Red lips have been a powerful symbol for hundreds of years. Photo credit: Rawpixel.
It’s not always easy to look and feel like the best version of ourselves. Sometimes, we need to rely on our staple favorites to deliver the boost of confidence needed to power through the day.
These staple favorites could be as simple as listening to your favorite song while getting ready in the morning, or wearing your most flattering pair of jeans, or a shade of lipstick. As different as these staple items may be, they all serve the same purpose — to strengthen our self-confidence and feel like the best version of ourselves.
But this isn’t always the case. A 2012 study done by The Renfrew Center Foundation, for example, found that nearly half of American women don’t feel confident leaving the house without makeup on.
For centuries cosmetics have been explored as a channel for artistic expression. Red lips in particular have fallen in and out of the hearts of many throughout time. Red lipstick is much more than just a shade of lipstick. It has been used as a passion paint for the perfect pout for centuries. But there is a much deeper history behind the beloved cult cosmetic.
The Birth of the Regal Red Lip
Red lipstick has stood as a simple, inexpensive accessory that builds on confidence while also making a bold statement. It is honored for its ability to pack strength, style and sexiness all into one small tube.
A crimson kiss has become an iconic look throughout time and stands today as one of the most powerful signifiers of beauty in the western world. But a classic staple such as red lipstick isn’t born overnight. Like all things great, this timeless look comes with a bit of a colorful, yet controversial history.
The first version of red lipstick is believed to have originated in southern Mesopotamia 3500 BC. Red lip paint was first used by early Sumerians. Ancient ruler, Queen Schub-Ad created a mixture of crushed red rock minerals and white lead to create a raw lip colorant, according to the Philadelphia-based Penn Museum.
Ancient Sumerians loved the lip pigment so much that they were buried with it (and other staple makeup pigments, too).

**Study questions**
1. Answer these questions from the red lipstick article:
(a) What did the 2012 study by The Renfrew Center Foundation find?
(b) Where and when is the first version of red lipstick believed to have originated?
(c) What did Queen Schub-Ad combine to make a raw lip colorant?
2. Can you pick up the red lipstick article after its final sentence and carry it forward?

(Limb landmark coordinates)
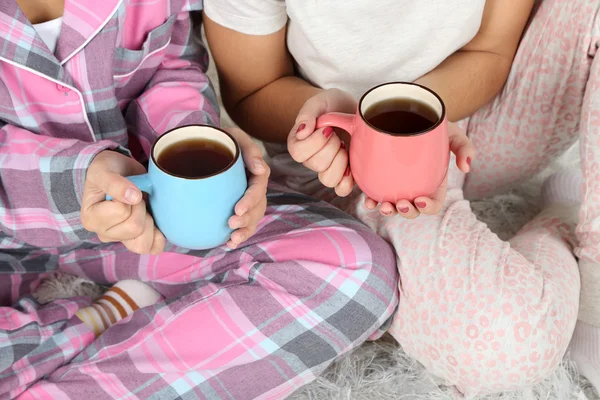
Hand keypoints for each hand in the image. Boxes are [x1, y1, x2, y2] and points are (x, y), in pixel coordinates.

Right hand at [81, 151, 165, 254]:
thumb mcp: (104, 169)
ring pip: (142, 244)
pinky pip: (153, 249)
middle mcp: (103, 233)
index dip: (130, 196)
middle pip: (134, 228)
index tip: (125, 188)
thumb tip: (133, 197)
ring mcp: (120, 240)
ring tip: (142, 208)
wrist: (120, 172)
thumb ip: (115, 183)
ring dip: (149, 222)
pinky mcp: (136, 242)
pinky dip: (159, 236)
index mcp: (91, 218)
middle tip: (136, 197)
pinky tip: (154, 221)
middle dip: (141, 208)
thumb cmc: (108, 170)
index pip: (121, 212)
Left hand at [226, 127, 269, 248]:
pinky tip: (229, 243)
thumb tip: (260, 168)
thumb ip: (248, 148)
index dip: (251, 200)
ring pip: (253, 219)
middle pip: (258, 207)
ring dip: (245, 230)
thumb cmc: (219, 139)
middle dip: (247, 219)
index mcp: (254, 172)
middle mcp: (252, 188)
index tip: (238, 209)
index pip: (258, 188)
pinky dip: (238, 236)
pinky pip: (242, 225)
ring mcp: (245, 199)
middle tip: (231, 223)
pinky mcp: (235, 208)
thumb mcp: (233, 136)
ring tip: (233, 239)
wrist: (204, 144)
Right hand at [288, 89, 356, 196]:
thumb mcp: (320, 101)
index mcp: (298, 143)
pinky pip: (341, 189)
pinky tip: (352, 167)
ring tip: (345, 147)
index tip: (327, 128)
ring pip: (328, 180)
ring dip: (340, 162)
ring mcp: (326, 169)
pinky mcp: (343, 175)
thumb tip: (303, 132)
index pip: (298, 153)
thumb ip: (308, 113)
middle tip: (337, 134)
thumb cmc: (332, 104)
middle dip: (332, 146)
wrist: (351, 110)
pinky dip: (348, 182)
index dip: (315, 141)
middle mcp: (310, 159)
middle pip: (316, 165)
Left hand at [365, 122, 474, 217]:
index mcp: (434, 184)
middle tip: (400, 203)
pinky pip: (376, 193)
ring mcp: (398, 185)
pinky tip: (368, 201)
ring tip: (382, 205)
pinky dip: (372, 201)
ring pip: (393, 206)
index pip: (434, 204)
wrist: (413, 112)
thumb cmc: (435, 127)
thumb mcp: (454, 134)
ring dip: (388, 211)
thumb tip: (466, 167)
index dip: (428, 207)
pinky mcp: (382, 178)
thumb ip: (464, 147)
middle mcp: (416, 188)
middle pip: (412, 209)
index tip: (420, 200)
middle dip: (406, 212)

**Expected outputs**
1.
(a) Nearly half of American women don't feel confident leaving the house without makeup on.
(b) Southern Mesopotamia, 3500 BC.
(c) Crushed red rock minerals and white lead.

2.
Makeup — particularly lip paint — was so popular that the trend survived to see the reign of Queen Cleopatra, who ruled from 51 BC to 30 BC, about 2,500 years later.
In ancient Egypt, makeup was worn by both men and women. The staple products used were dark kohl eyeliner and lip paint. Although the eyes were the main focus of the face, lip paint still played a major role.
Lip paint was especially popular with the upper class as it was a way to display status and wealth. Many early depictions of Cleopatra show that the queen herself was a fan of sporting a red lip. The queen’s signature red stood as a symbol of wealth, power and beauty, which many others attempted to emulate.
Cleopatra made her lip paint by adding insects to the mix, according to The Smithsonian’s Fashion: The Definitive History of Costume and Style. The use of insects popularized the use of Carmine, a red pigment naturally found in female Cochineal Beetles. In fact, it is still found in cosmetics to this day! Other than crushed beetles, Cleopatra also used flower petals for color and scent; fish scales and beeswax to add moisture and shine; and red clay and crushed ants to achieve the regal red.
The Scarlet Lip
While the Egyptians cherished a painted face, the people of ancient Greece did not. In fact, women in ancient Greece were discouraged from wearing makeup in public. A bare face was the way of representing purity, wealth, and beauty. A painted face, however, was believed to be a tainted look, common among lower-class women and prostitutes.
According to a Harvard Law School report, entitled Reading Our Lips: The History of Lipstick Regulation in Western Seats of Power, red lip paint was reserved for prostitutes. Those women caught in public during certain hours of the day, or without their required lip paint, could be punished under Greek law for falsely posing as “ladies.” This was the first instance in history where makeup was used as a tool by those in power to create a narrative around women who chose to paint their faces.
The Greeks were the first to create regulations regarding makeup. The first law surrounding lipstick was put in place due to its potential to deceive men, and the ability lipstick had to defy defining its wearer’s social class based upon their looks. Unfortunately, this wasn’t the only ancient civilization that had such strong opinions on the look of a painted pout. Flash forward to the Middle Ages, a bare face was the utmost standard of the time, thanks to the English Church’s ban on makeup.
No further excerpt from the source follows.